▶ **YOUR ASSIGNMENT**:
Can you turn the part of the records that opens with the line containing "Далее влейте воду, чтобы" and closes with the line containing "Куриная подлива", both included, into a numbered list with blank lines left out?

▶ **PROVIDED RECORDS**:
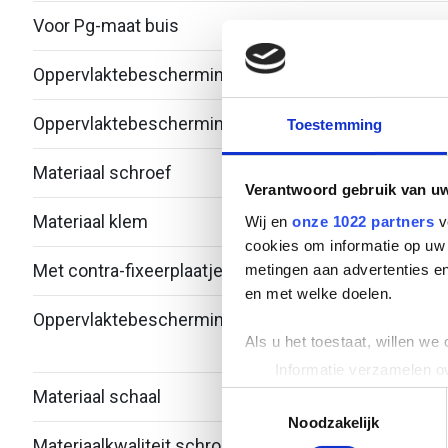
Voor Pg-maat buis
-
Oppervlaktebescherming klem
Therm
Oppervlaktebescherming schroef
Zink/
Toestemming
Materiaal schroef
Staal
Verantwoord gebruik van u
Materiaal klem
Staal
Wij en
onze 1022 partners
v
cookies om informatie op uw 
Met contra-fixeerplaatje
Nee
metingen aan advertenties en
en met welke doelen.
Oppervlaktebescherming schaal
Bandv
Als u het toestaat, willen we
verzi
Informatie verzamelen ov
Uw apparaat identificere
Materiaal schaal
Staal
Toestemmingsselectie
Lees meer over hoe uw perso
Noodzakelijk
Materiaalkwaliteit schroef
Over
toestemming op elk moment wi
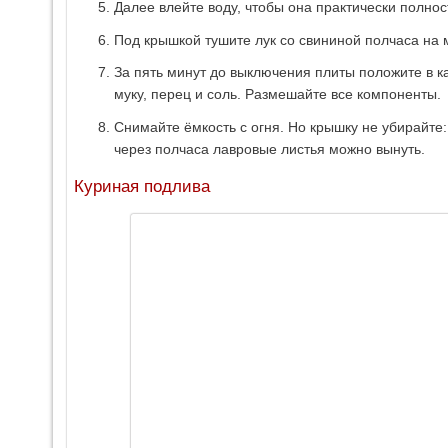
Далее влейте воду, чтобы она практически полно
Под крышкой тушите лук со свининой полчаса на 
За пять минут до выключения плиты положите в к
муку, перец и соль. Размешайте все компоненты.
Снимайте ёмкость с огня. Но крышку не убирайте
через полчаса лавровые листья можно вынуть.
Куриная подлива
...
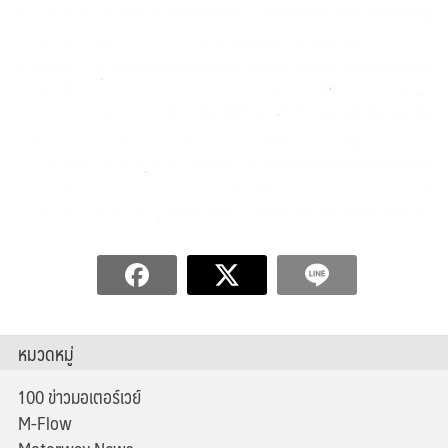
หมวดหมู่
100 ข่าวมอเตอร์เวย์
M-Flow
* * *
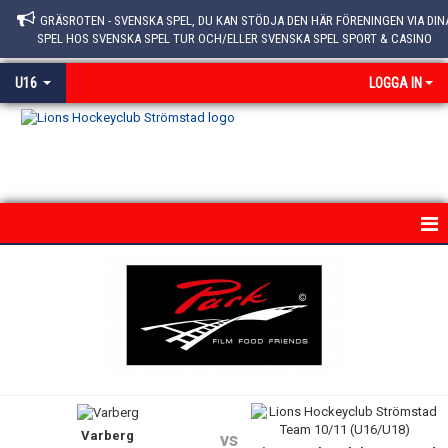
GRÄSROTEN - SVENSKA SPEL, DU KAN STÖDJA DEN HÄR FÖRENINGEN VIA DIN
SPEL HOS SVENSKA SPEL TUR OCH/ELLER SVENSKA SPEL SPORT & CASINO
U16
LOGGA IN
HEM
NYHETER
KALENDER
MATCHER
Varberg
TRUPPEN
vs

▶ **ANSWER SECTION**:
1. Далее влейте воду, чтобы она практически полно
2. Под крышкой тушите лук со свининой полчаса на 
3. За пять минут до выключения плиты положите в к
4. муку, перец и соль. Размешайте все компоненты.
5. Снимайте ёмкость с огня. Но крышку не убирайте
6. через полчаса лавровые листья можно вынуть.
7. Куриная подлива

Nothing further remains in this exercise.